# What is special about glide reflection?

In wikipedia article https://en.wikipedia.org/wiki/Translation_(geometry) it is written:

A translation can be described as a rigid motion: the other rigid motions are rotations, reflections and glide reflections.

Knowing that a glide reflection is just a composition of a reflection with a translation, I ask why citing this composition and not the other compositions like the composition of a translation and rotation or a composition of rotation and reflection ? what is special about the composition of a reflection and a translation that makes it one of the four rigid motions but not the other compositions ? Thank you for your help!

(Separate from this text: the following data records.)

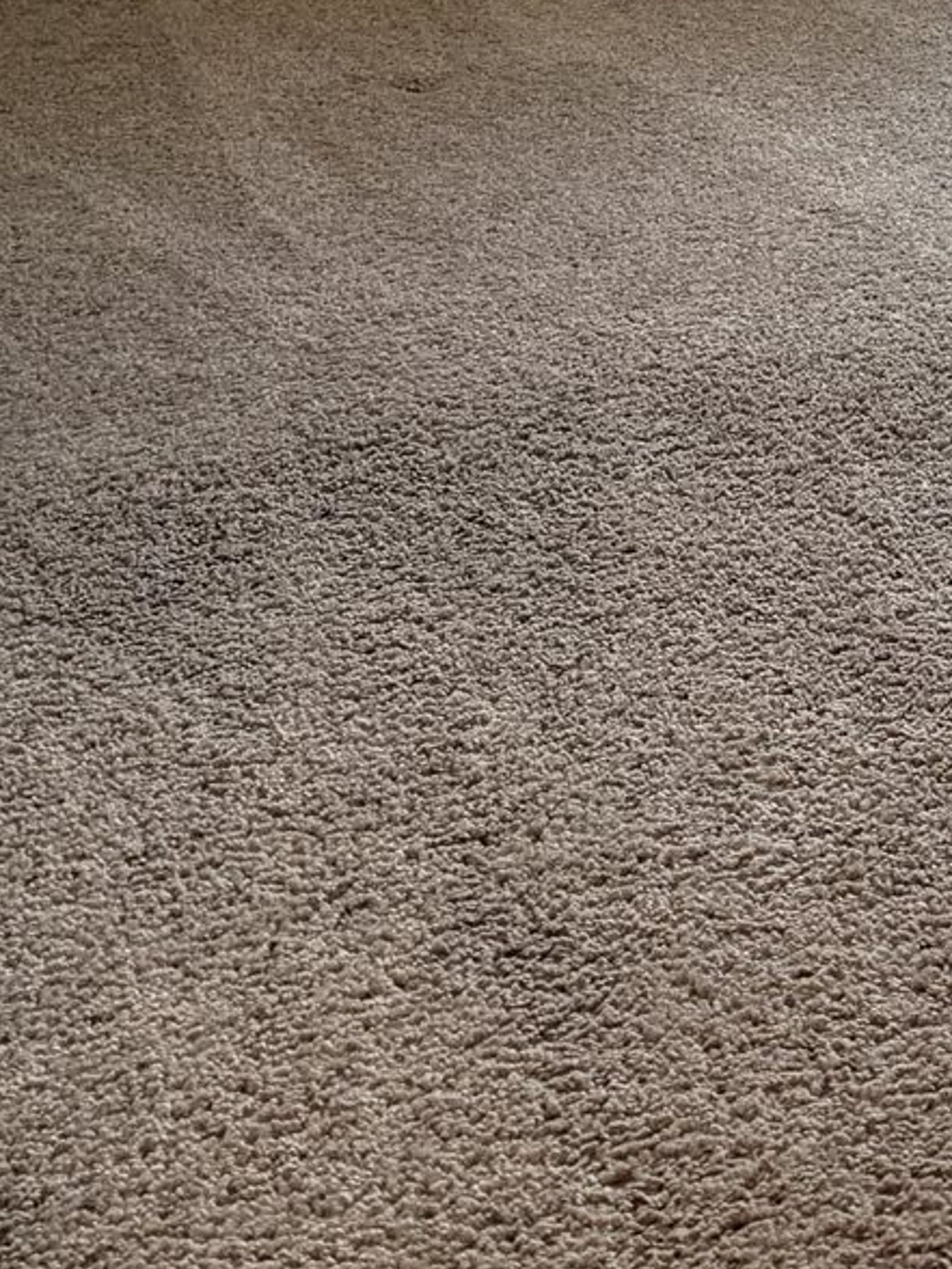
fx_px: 3447
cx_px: 1069
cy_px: -550
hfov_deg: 15.3
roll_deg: -1.4
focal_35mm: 94
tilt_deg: -3.5
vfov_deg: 18.8
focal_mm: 6.76
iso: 200
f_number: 1.78
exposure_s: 1/240
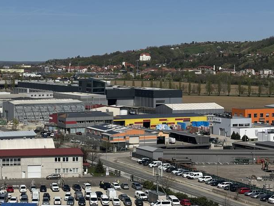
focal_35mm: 80
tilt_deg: -1.4
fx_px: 633
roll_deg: -0.2
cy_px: 77
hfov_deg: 24.1
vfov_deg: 18.4
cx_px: 63
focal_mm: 6.86
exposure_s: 1/8929
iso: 64
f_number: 1.78
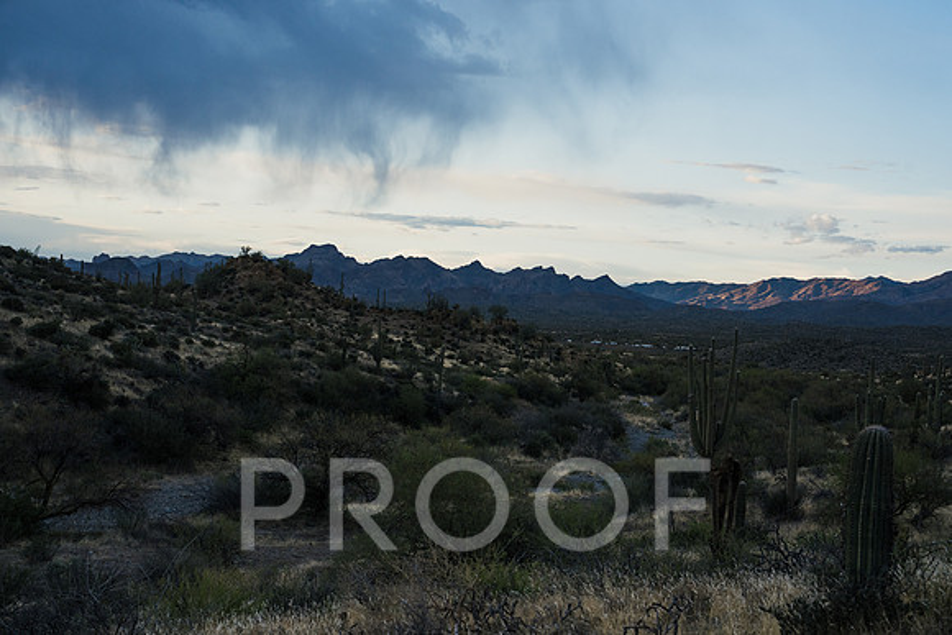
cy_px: 318
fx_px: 1270
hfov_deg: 41.1
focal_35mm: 48
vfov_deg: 28.1
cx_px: 476
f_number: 8
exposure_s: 1/500
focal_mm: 48
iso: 1000
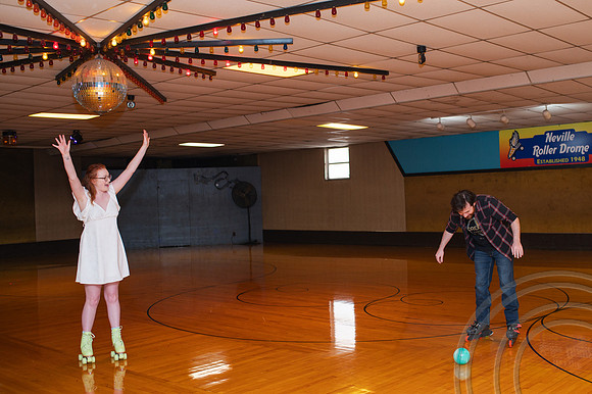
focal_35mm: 41
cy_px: 189
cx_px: 336
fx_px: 676
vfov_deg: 32.5
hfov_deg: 47.2
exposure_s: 1/200
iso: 1000
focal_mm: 35
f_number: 3.2
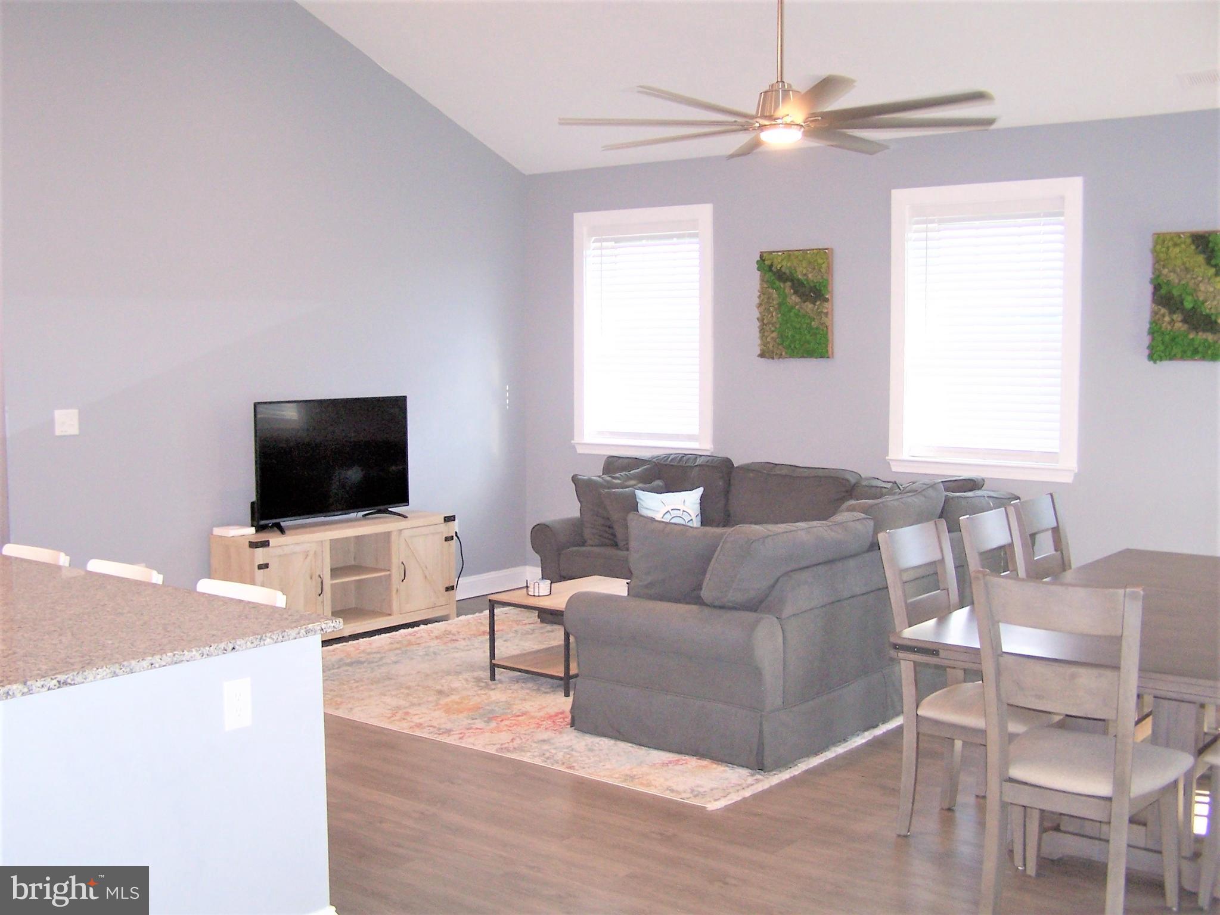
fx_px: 1340
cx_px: 610
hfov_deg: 49.0
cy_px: 458
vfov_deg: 37.7
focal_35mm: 38
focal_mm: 6.3
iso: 140
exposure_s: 1/60
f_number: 2.8
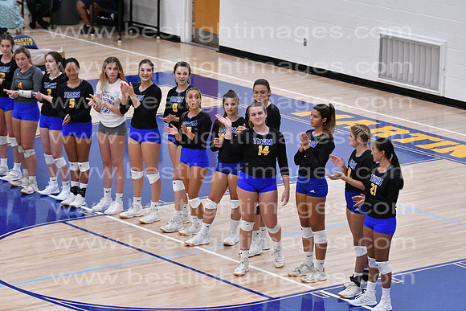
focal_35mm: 158
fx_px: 2039
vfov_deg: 8.7
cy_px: 156
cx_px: 233
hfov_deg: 13.0
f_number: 3.2
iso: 6400
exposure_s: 1/1250
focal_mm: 105
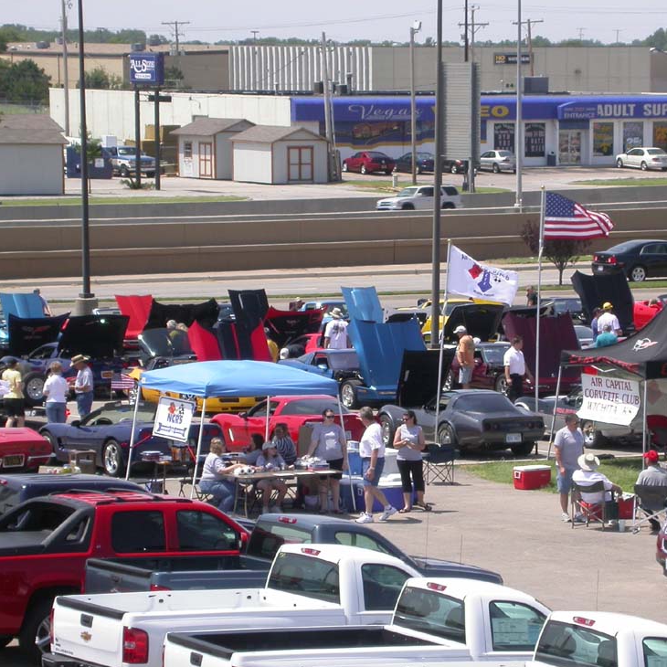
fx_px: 4164
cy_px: 348
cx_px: 451
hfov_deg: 9.2
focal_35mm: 191
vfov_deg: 9.2
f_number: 7.3
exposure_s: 1/294
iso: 100
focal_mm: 32
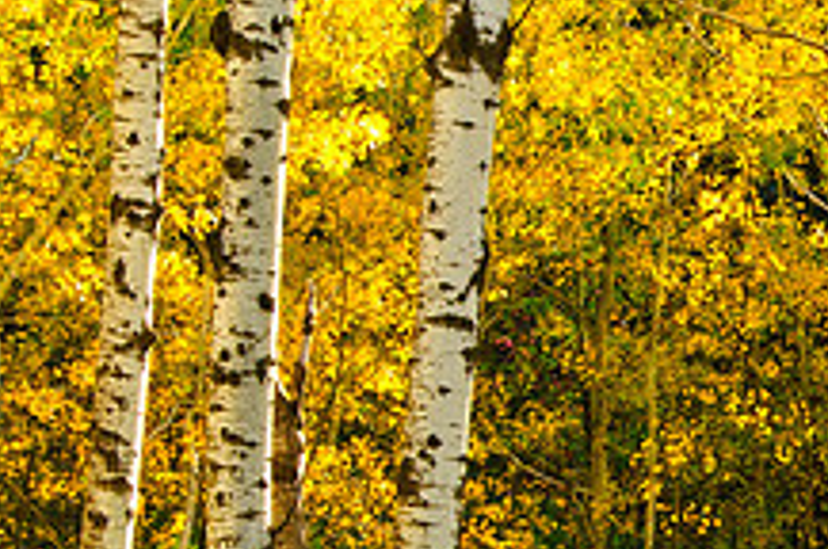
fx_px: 5167
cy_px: 665
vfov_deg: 6.1
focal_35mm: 225
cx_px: 931
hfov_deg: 9.1
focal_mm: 56
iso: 400
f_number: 16
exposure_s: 1/8
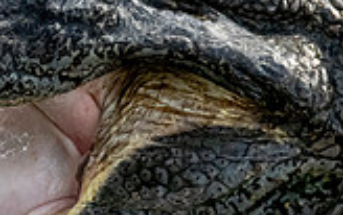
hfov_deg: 1.2
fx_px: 16222
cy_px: -12
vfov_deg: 0.8
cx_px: -221
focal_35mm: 1733
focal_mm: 400
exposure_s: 1/2500
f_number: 9
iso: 2800
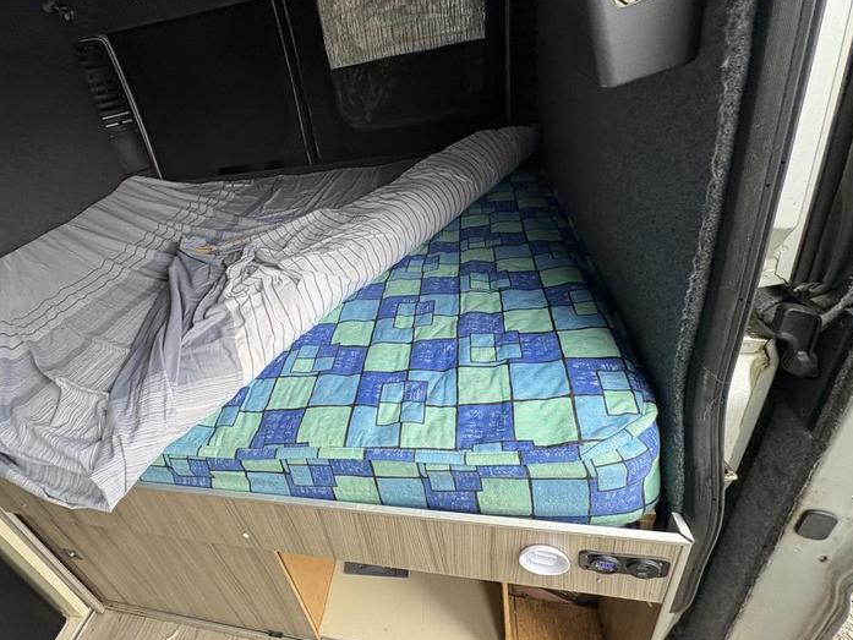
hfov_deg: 87.1
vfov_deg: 71.2
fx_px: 444
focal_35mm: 18
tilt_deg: -24.4
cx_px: 362
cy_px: 270
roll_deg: +8.2
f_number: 2.2
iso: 64
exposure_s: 1/99
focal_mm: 2.22
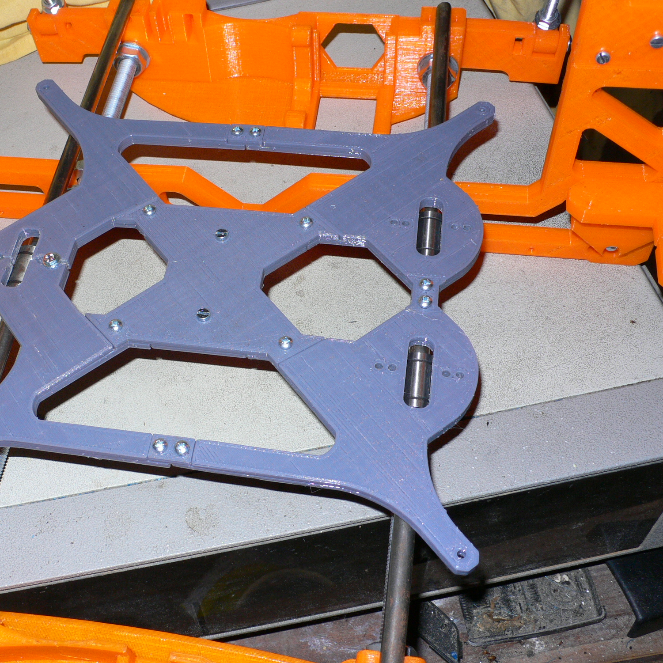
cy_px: 331
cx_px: 218
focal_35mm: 41
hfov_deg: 40.4
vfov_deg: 40.9
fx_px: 888
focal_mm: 6.3
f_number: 4
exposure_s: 1/30
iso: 100
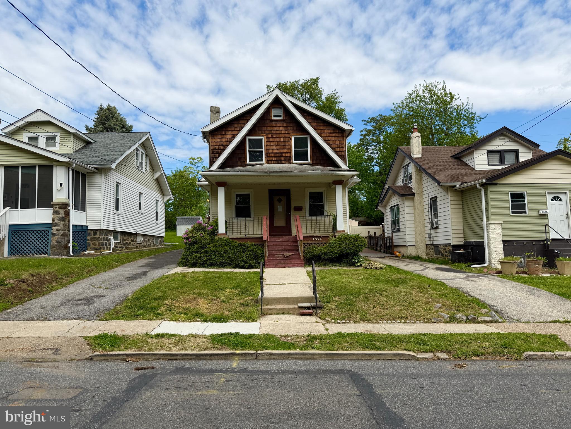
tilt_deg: +4.4
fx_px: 396
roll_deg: +1.5
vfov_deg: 56.8
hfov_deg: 71.6
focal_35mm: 24
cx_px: 286
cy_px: 214
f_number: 1.78
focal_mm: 6.76
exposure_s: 1/5319
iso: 80
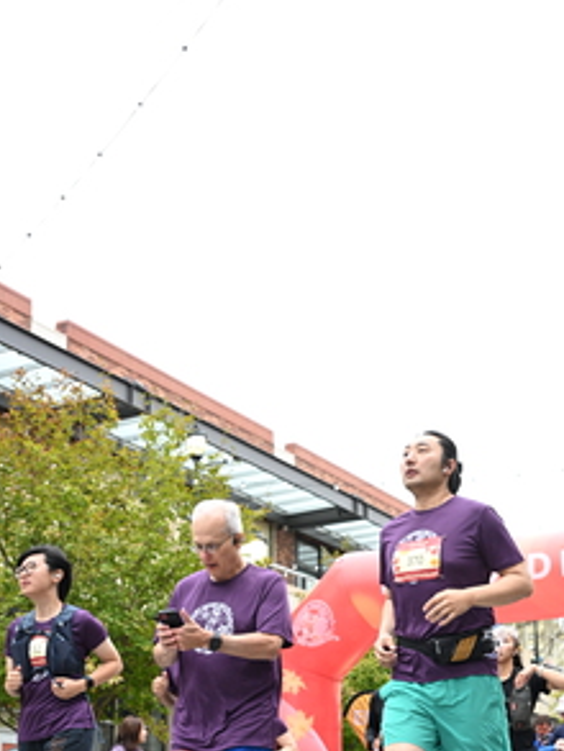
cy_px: 615
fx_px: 1216
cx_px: 465
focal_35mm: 56
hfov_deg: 25.6
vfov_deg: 33.2
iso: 2000
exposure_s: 1/640
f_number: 4
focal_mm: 31
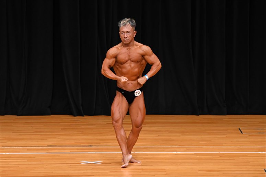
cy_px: 88
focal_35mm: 270
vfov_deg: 5.1
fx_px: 1994
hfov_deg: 7.6
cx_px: 133
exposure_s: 1/400
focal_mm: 180
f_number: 5.6
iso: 3200
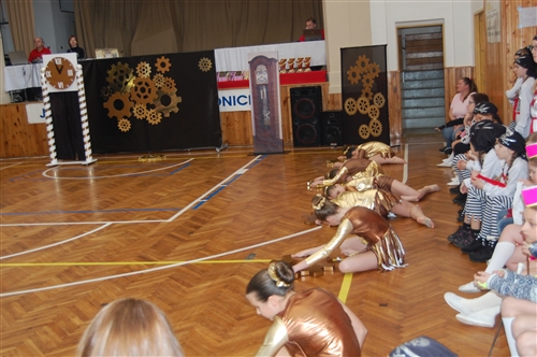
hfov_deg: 43.7
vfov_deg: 29.8
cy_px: 178
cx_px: 268
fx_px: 670
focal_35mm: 45
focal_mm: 30
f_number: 4.2
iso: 500
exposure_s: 1/60
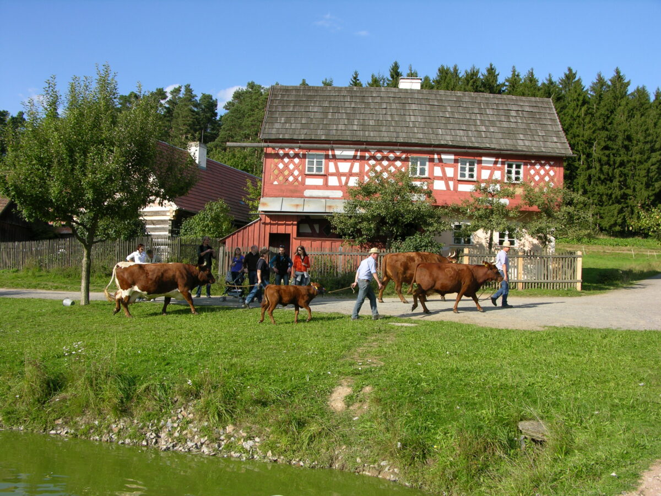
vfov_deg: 40.7
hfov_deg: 52.6
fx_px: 668
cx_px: 330
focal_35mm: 35
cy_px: 248
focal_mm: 8.9
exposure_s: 1/182
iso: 50
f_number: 5.6
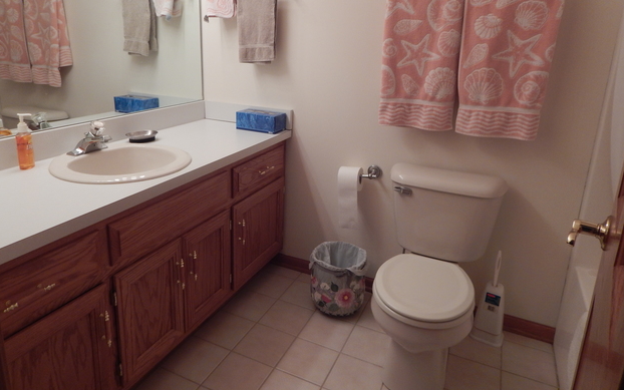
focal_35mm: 24
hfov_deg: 74.8
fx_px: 408
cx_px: 304
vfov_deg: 50.7
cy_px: 151
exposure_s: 1/30
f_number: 3
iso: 200
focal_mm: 4
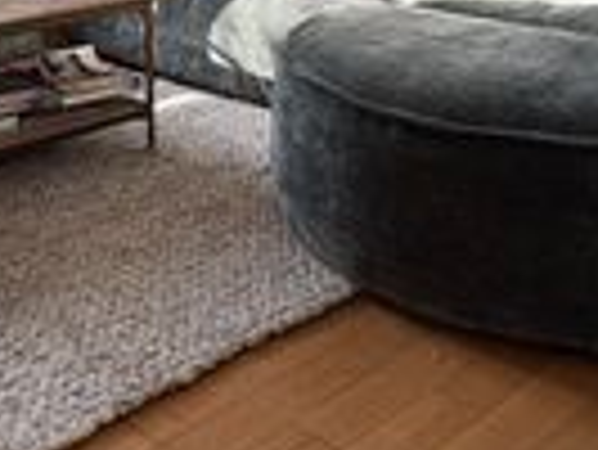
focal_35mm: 63
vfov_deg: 20.3
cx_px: 126
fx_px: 1089
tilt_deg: -0.9
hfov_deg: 30.0
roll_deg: +1.2
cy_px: -207
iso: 64
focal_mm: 2.22
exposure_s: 1/170
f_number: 2.2
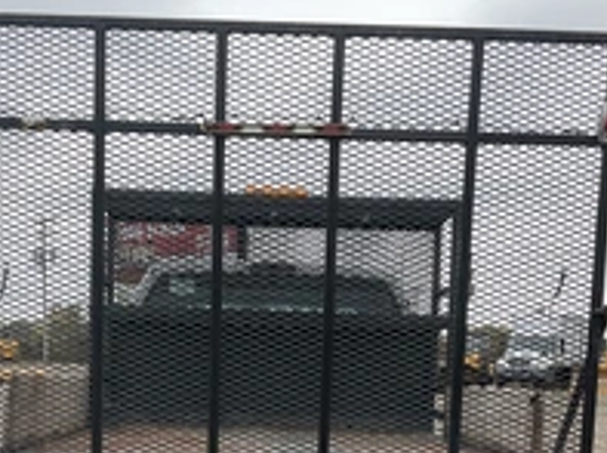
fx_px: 1033
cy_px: 407
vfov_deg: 24.1
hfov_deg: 32.7
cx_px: 271
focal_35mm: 59
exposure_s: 1/599
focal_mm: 3
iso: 25
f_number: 1.8
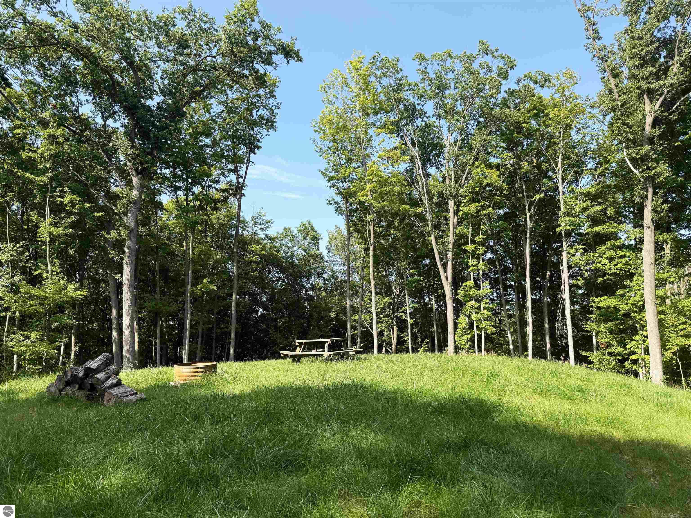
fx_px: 479
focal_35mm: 24
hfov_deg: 71.6
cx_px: 346
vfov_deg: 56.8
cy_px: 259
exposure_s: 1/1410
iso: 80
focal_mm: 6.76
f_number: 1.78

• The composition of a reflection and a general translation will not be a glide reflection; it'll just be a reflection about a different line. But glide reflections are special because you're translating parallel to the line of reflection, and this is not again a reflection. – Ted Shifrin Jun 25 '16 at 23:10
• In 2D Euclidean space, the composition of rotation about a point and reflection in a line may be a reflection in a different line; the composition of a translation and rotation may be a rotation about a different point – Henry Jun 25 '16 at 23:18
• So basically you are saying that glide reflection is the only composition from translations, rotations and reflections that will not give one of these three rigid motions, and any other composition other then glide reflection will give one of the three rigid motions.. is this correct ? – palio Jun 25 '16 at 23:21
• Precisely, @palio. :) – Ted Shifrin Jun 26 '16 at 4:05

## 1 Answer

Because a composition between a translation and a rotation is already listed there, since such a composition is a rotation (typically with a different center). And a composition of a rotation and a reflection is another reflection. In other words, the list given is complete: every isometry is one of the things in that list, not just a composition of things in that list.